The coroner, who is also an appeal court judge, argued that because of the sensitivity of the intelligence surrounding the bombers, “my sitting with a lay jury without security clearance would inhibit a full and fearless investigation“.

MI5’s lawyers argued that if its intelligence was disclosed, al-Qaida would be handed an “invaluable weapon”.

MI5 told the ISC that though two of the suicide bombers – Mohammad Sidique Khan and Shehzad Tanweer – had been on its radar, specifically by talking to known terror suspects, their identities were not known at the time. The evidence was they may have been involved in fraud, not planning terror plots.

MI5 also argued that they did not have enough resources to follow individuals considered less dangerous than others.

Some of those affected by the attacks said they were disappointed not to be granted a special status to question witnesses. Instead, they or their lawyers could suggest lines of inquiry in what Hallett called a “valuable role”. Their solicitor Clifford Tibber said he would not rule out appealing against the coroner’s decision.

Jacqui Putnam, who survived the attack at Edgware Road, said: “Our role now will be one of answering questions, which we will do, but our questions are not going to be answered.

“Once again we have been shunted aside by officialdom and those questions may or may not be answered. They need to be answered because they involve the safety of everyone on public transport.”

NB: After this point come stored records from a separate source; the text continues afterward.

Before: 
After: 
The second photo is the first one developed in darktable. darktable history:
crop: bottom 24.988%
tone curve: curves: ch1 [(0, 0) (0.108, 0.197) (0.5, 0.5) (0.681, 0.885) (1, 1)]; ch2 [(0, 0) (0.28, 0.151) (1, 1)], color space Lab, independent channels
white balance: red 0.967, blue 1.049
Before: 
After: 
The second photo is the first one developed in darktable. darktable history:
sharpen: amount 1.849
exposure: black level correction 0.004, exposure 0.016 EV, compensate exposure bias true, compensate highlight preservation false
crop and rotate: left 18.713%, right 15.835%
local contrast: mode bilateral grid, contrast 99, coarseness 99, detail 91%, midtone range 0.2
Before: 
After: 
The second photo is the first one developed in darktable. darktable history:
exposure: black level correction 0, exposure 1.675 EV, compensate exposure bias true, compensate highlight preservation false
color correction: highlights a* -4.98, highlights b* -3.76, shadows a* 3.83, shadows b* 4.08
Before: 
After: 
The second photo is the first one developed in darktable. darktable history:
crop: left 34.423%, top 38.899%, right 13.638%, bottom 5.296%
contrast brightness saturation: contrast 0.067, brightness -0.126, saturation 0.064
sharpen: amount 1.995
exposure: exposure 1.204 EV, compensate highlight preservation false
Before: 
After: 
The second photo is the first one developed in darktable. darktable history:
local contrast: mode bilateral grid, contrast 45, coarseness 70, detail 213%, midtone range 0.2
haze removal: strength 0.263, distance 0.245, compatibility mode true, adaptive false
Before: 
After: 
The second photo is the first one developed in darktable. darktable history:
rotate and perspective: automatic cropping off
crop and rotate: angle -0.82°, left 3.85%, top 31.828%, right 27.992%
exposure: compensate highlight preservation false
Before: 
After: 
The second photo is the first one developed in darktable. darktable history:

Janine Mitchell, whose husband Paul survived the King’s Cross explosion, said the inquests would be a chance to examine the work of MI5. She said: “We have been campaigning for a very long time now for an inquiry, we are just ordinary people caught up in an atrocity.”

The bombers – Khan, 30, Tanweer, 22, Hasib Hussain, 18, and Jermaine Lindsay, 19 – met at Luton station and took a train to King’s Cross in London.

Tanweer detonated his bomb at Aldgate, Khan at Edgware Road. Lindsay blew himself up between King’s Cross and Russell Square and Hussain detonated his device on a bus at Tavistock Square. As well as killing themselves and 52 others, they injured more than 700 people.